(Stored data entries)
# # # # #
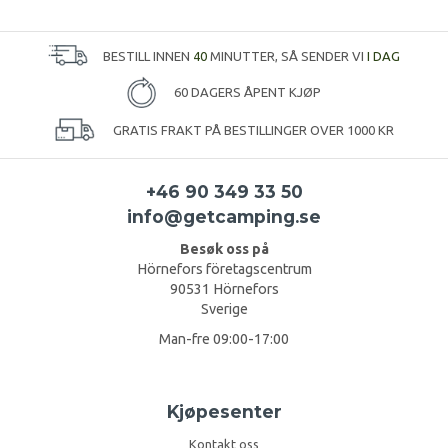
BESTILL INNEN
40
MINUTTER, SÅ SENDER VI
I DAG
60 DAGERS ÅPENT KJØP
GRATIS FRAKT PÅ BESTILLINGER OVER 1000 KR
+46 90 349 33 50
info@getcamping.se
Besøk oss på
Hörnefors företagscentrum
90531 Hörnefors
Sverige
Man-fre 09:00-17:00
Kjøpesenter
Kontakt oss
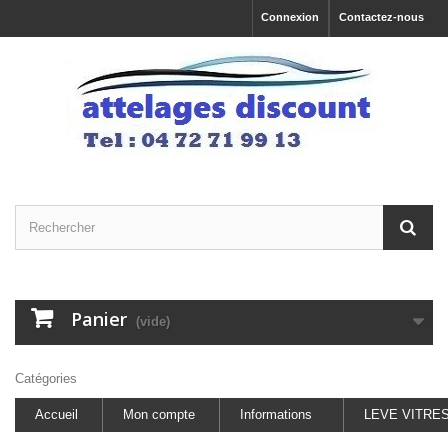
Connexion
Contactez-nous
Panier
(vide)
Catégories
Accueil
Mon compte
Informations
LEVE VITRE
# # # # #
WHAT NEEDS TO BE DONE:
The records above need to be printed in full and exactly, without any of the pictures.

TASK SOLUTION:
BESTILL INNEN
40
MINUTTER, SÅ SENDER VI
I DAG
60 DAGERS ÅPENT KJØP
GRATIS FRAKT PÅ BESTILLINGER OVER 1000 KR
+46 90 349 33 50
info@getcamping.se
Besøk oss på
Hörnefors företagscentrum
90531 Hörnefors
Sverige
Man-fre 09:00-17:00
Kjøpesenter
Kontakt oss
Connexion
Contactez-nous
Panier
(vide)
Catégories
Accueil
Mon compte
Informations
LEVE VITRE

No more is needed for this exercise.